Originally Posted by Jesse69
This web page shows the effect of memory -- Exploring the impact of memory speed on Sandy Bridge performance - The Tech Report - Page 2
If I had to build a dream computer system I'd give Cyberpower a comparison quote. But right now I've gradually accumulated parts for an HTPC and gaming system like: a Sniper Case, Antec 900 SE case, CoolerMaster Elite 430 case, and Windows 7 Prof SP1 64 bit. So now with these parts I have to go custom built. Warranties are provided by the individual parts themselves.
And just look at the Media Center PCs from Cyberpower... they suck. No good low power 80 Plus Gold or Platinum power supplies. If I'm gonna build a low power HTPC for 24 hr torrenting or downloading / hosting, I'd rather custom build one myself. I could spec one out right now with a 2500K or 2600K and no video card, but I'm waiting for ivy bridge processors to come out, - they will be faster, have lower power draw, have better Intel HD video, and they will support 3 dvi outputs. So I'm waiting till 2012 to build a dream low power HTPC / web browser PC, and by that time maybe 4TB hard drives will be out by then too.
As for Liquid Cooling, I don't know if this is good enough -- Kühler H2O 620 - Google Search
If you look at the link you provided, you'll see what I was talking about concerning RAM. In synthetic benchmarks, there are measurable differences. However, once you compare them in real world applications, it all comes down to the RAM's latency/timing not the frequency.
For instance, 7-7-7-20 @ 1333 performs better than 9-9-9-24 @ 1600 in the real world.
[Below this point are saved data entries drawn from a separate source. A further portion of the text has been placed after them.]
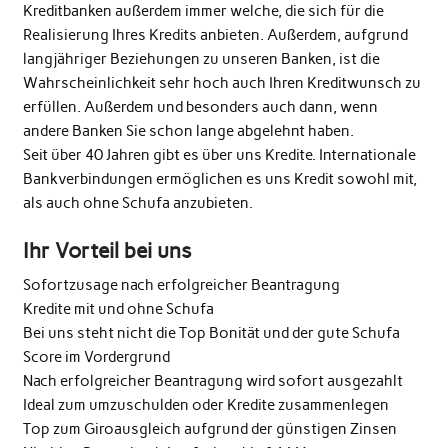
Kreditbanken außerdem immer welche, die sich für die
Realisierung Ihres Kredits anbieten. Außerdem, aufgrund
langjähriger Beziehungen zu unseren Banken, ist die
Wahrscheinlichkeit sehr hoch auch Ihren Kreditwunsch zu
erfüllen. Außerdem und besonders auch dann, wenn
andere Banken Sie schon lange abgelehnt haben.
Seit über 40 Jahren gibt es über uns Kredite. Internationale
Bankverbindungen ermöglichen es uns Kredit sowohl mit,
als auch ohne Schufa anzubieten.
Ihr Vorteil bei uns
Sofortzusage nach erfolgreicher Beantragung
Kredite mit und ohne Schufa
Bei uns steht nicht die Top Bonität und der gute Schufa
Score im Vordergrund
Nach erfolgreicher Beantragung wird sofort ausgezahlt
Ideal zum umzuschulden oder Kredite zusammenlegen
Top zum Giroausgleich aufgrund der günstigen Zinsen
Even when the timings are the same, you are looking at less than a 3% performance difference between 1333 and 2133. The link even comes to the same conclusion, there is no point on spending money on "faster" RAM. The only time it DOES matter is when you are overclocking and need the headroom for turning up the clocks to get the speed you want out of the processor.
As for HTPC's, they really aren't Cyberpowers market. Cyberpower is basically in the mid-high end gaming market. I think HTPC's are the one area that it still makes a lot of sense to build your own as the applications are usually very specific and custom.
As for that cooler, I don't know. I use more traditional fan / heat pipe coolers. I've heard good and bad reviews on those cooling solutions. A lot of people like to buy them, just to cut them up, change the piping and the coolant used and make a much stronger and more efficient unit.